_What is needed_
An identical copy of the data below is needed.

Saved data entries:
--- START ---

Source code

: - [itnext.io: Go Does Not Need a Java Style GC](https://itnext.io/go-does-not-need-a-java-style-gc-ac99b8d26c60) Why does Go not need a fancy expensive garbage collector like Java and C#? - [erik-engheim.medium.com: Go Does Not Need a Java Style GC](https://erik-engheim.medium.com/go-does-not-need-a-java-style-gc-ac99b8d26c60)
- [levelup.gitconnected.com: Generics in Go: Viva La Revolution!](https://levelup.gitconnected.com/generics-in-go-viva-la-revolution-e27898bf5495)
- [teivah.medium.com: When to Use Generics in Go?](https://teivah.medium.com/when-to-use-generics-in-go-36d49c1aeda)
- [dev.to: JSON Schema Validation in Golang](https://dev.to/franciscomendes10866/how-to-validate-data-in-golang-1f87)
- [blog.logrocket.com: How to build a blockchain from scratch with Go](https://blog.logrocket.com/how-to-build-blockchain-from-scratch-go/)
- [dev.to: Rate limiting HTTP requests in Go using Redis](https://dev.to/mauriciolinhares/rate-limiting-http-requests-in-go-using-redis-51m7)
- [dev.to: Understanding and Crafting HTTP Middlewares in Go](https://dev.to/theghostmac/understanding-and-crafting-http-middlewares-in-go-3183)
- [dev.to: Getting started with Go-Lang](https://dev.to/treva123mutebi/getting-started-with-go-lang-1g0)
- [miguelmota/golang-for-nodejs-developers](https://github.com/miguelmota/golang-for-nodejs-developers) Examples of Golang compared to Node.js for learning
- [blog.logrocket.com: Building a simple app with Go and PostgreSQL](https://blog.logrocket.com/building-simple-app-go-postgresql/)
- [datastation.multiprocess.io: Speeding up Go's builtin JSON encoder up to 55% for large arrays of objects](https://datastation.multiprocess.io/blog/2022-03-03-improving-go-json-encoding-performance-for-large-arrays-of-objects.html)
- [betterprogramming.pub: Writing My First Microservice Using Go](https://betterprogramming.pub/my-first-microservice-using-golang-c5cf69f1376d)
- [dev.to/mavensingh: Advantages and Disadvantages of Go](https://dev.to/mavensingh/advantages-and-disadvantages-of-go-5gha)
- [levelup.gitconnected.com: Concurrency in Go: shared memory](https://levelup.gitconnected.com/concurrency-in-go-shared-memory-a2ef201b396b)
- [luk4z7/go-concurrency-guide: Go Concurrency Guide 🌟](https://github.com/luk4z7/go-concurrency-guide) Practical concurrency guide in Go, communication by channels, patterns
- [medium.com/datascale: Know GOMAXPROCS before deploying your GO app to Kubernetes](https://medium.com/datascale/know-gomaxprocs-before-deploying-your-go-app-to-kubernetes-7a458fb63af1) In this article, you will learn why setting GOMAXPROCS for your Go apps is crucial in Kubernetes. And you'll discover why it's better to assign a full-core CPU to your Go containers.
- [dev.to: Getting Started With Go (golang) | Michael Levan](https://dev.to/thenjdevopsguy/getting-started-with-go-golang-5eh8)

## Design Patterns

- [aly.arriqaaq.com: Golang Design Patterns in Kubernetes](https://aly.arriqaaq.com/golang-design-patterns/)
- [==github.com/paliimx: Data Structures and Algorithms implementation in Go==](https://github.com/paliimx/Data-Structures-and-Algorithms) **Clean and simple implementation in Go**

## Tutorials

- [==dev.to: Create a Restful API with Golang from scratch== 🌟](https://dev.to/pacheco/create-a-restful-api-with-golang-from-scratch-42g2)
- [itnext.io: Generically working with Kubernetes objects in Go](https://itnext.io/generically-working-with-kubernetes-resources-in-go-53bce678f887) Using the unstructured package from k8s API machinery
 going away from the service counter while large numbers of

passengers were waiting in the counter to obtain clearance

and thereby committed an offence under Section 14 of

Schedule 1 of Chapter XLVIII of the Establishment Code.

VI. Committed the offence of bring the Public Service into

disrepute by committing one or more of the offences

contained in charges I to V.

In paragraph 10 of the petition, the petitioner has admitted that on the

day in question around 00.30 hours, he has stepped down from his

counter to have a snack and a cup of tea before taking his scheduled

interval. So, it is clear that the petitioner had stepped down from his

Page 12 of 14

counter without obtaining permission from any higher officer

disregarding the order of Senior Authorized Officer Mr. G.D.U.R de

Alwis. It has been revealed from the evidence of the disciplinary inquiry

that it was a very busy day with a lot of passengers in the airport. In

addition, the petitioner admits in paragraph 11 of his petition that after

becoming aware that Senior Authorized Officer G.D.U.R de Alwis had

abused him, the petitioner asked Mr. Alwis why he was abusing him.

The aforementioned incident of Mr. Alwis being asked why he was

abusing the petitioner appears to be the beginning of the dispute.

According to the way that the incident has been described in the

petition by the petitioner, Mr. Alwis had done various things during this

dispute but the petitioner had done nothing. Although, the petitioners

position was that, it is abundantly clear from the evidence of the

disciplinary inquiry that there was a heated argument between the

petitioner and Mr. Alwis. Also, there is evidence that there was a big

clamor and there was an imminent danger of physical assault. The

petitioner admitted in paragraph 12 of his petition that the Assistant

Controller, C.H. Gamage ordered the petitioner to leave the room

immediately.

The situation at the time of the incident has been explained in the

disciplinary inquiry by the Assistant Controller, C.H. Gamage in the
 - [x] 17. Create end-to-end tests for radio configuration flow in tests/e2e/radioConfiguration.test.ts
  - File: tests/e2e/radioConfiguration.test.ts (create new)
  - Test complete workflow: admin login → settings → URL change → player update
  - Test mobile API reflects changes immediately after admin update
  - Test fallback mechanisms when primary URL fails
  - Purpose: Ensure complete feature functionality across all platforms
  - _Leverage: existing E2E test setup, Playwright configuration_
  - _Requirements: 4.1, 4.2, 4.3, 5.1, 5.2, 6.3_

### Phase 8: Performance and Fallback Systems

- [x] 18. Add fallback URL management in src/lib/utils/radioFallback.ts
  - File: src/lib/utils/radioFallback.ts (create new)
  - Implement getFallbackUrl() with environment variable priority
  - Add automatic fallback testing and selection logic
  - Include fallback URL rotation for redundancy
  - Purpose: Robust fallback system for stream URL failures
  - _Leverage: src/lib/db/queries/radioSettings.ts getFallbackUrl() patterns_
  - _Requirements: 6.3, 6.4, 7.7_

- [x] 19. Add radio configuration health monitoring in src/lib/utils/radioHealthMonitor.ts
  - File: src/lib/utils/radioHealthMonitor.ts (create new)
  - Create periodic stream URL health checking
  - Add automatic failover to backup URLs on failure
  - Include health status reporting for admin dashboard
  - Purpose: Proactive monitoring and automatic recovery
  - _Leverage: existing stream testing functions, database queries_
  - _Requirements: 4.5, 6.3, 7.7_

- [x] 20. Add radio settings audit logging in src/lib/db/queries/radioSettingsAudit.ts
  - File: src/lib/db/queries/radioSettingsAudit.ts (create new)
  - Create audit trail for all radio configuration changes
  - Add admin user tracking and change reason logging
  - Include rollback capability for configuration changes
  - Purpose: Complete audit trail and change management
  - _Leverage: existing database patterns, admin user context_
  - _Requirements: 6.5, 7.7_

--- END ---

_Result_
Source code

: - [itnext.io: Go Does Not Need a Java Style GC](https://itnext.io/go-does-not-need-a-java-style-gc-ac99b8d26c60) Why does Go not need a fancy expensive garbage collector like Java and C#? - [erik-engheim.medium.com: Go Does Not Need a Java Style GC](https://erik-engheim.medium.com/go-does-not-need-a-java-style-gc-ac99b8d26c60)
- [levelup.gitconnected.com: Generics in Go: Viva La Revolution!](https://levelup.gitconnected.com/generics-in-go-viva-la-revolution-e27898bf5495)
- [teivah.medium.com: When to Use Generics in Go?](https://teivah.medium.com/when-to-use-generics-in-go-36d49c1aeda)
- [dev.to: JSON Schema Validation in Golang](https://dev.to/franciscomendes10866/how-to-validate-data-in-golang-1f87)
- [blog.logrocket.com: How to build a blockchain from scratch with Go](https://blog.logrocket.com/how-to-build-blockchain-from-scratch-go/)
- [dev.to: Rate limiting HTTP requests in Go using Redis](https://dev.to/mauriciolinhares/rate-limiting-http-requests-in-go-using-redis-51m7)
- [dev.to: Understanding and Crafting HTTP Middlewares in Go](https://dev.to/theghostmac/understanding-and-crafting-http-middlewares-in-go-3183)
- [dev.to: Getting started with Go-Lang](https://dev.to/treva123mutebi/getting-started-with-go-lang-1g0)
- [miguelmota/golang-for-nodejs-developers](https://github.com/miguelmota/golang-for-nodejs-developers) Examples of Golang compared to Node.js for learning
- [blog.logrocket.com: Building a simple app with Go and PostgreSQL](https://blog.logrocket.com/building-simple-app-go-postgresql/)
- [datastation.multiprocess.io: Speeding up Go's builtin JSON encoder up to 55% for large arrays of objects](https://datastation.multiprocess.io/blog/2022-03-03-improving-go-json-encoding-performance-for-large-arrays-of-objects.html)
- [betterprogramming.pub: Writing My First Microservice Using Go](https://betterprogramming.pub/my-first-microservice-using-golang-c5cf69f1376d)
- [dev.to/mavensingh: Advantages and Disadvantages of Go](https://dev.to/mavensingh/advantages-and-disadvantages-of-go-5gha)
- [levelup.gitconnected.com: Concurrency in Go: shared memory](https://levelup.gitconnected.com/concurrency-in-go-shared-memory-a2ef201b396b)
- [luk4z7/go-concurrency-guide: Go Concurrency Guide 🌟](https://github.com/luk4z7/go-concurrency-guide) Practical concurrency guide in Go, communication by channels, patterns
- [medium.com/datascale: Know GOMAXPROCS before deploying your GO app to Kubernetes](https://medium.com/datascale/know-gomaxprocs-before-deploying-your-go-app-to-kubernetes-7a458fb63af1) In this article, you will learn why setting GOMAXPROCS for your Go apps is crucial in Kubernetes. And you'll discover why it's better to assign a full-core CPU to your Go containers.
- [dev.to: Getting Started With Go (golang) | Michael Levan](https://dev.to/thenjdevopsguy/getting-started-with-go-golang-5eh8)

## Design Patterns

- [aly.arriqaaq.com: Golang Design Patterns in Kubernetes](https://aly.arriqaaq.com/golang-design-patterns/)
- [==github.com/paliimx: Data Structures and Algorithms implementation in Go==](https://github.com/paliimx/Data-Structures-and-Algorithms) **Clean and simple implementation in Go**

## Tutorials

- [==dev.to: Create a Restful API with Golang from scratch== 🌟](https://dev.to/pacheco/create-a-restful-api-with-golang-from-scratch-42g2)
- [itnext.io: Generically working with Kubernetes objects in Go](https://itnext.io/generically-working-with-kubernetes-resources-in-go-53bce678f887) Using the unstructured package from k8s API machinery
 going away from the service counter while large numbers of

passengers were waiting in the counter to obtain clearance

and thereby committed an offence under Section 14 of

Schedule 1 of Chapter XLVIII of the Establishment Code.

VI. Committed the offence of bring the Public Service into

disrepute by committing one or more of the offences

contained in charges I to V.

In paragraph 10 of the petition, the petitioner has admitted that on the

day in question around 00.30 hours, he has stepped down from his

counter to have a snack and a cup of tea before taking his scheduled

interval. So, it is clear that the petitioner had stepped down from his

Page 12 of 14

counter without obtaining permission from any higher officer

disregarding the order of Senior Authorized Officer Mr. G.D.U.R de

Alwis. It has been revealed from the evidence of the disciplinary inquiry

that it was a very busy day with a lot of passengers in the airport. In

addition, the petitioner admits in paragraph 11 of his petition that after

becoming aware that Senior Authorized Officer G.D.U.R de Alwis had

abused him, the petitioner asked Mr. Alwis why he was abusing him.

The aforementioned incident of Mr. Alwis being asked why he was

abusing the petitioner appears to be the beginning of the dispute.

According to the way that the incident has been described in the

petition by the petitioner, Mr. Alwis had done various things during this

dispute but the petitioner had done nothing. Although, the petitioners

position was that, it is abundantly clear from the evidence of the

disciplinary inquiry that there was a heated argument between the

petitioner and Mr. Alwis. Also, there is evidence that there was a big

clamor and there was an imminent danger of physical assault. The

petitioner admitted in paragraph 12 of his petition that the Assistant

Controller, C.H. Gamage ordered the petitioner to leave the room

immediately.

The situation at the time of the incident has been explained in the

disciplinary inquiry by the Assistant Controller, C.H. Gamage in the
 - [x] 17. Create end-to-end tests for radio configuration flow in tests/e2e/radioConfiguration.test.ts
  - File: tests/e2e/radioConfiguration.test.ts (create new)
  - Test complete workflow: admin login → settings → URL change → player update
  - Test mobile API reflects changes immediately after admin update
  - Test fallback mechanisms when primary URL fails
  - Purpose: Ensure complete feature functionality across all platforms
  - _Leverage: existing E2E test setup, Playwright configuration_
  - _Requirements: 4.1, 4.2, 4.3, 5.1, 5.2, 6.3_

### Phase 8: Performance and Fallback Systems

- [x] 18. Add fallback URL management in src/lib/utils/radioFallback.ts
  - File: src/lib/utils/radioFallback.ts (create new)
  - Implement getFallbackUrl() with environment variable priority
  - Add automatic fallback testing and selection logic
  - Include fallback URL rotation for redundancy
  - Purpose: Robust fallback system for stream URL failures
  - _Leverage: src/lib/db/queries/radioSettings.ts getFallbackUrl() patterns_
  - _Requirements: 6.3, 6.4, 7.7_

- [x] 19. Add radio configuration health monitoring in src/lib/utils/radioHealthMonitor.ts
  - File: src/lib/utils/radioHealthMonitor.ts (create new)
  - Create periodic stream URL health checking
  - Add automatic failover to backup URLs on failure
  - Include health status reporting for admin dashboard
  - Purpose: Proactive monitoring and automatic recovery
  - _Leverage: existing stream testing functions, database queries_
  - _Requirements: 4.5, 6.3, 7.7_

- [x] 20. Add radio settings audit logging in src/lib/db/queries/radioSettingsAudit.ts
  - File: src/lib/db/queries/radioSettingsAudit.ts (create new)
  - Create audit trail for all radio configuration changes
  - Add admin user tracking and change reason logging
  - Include rollback capability for configuration changes
  - Purpose: Complete audit trail and change management
  - _Leverage: existing database patterns, admin user context_
  - _Requirements: 6.5, 7.7_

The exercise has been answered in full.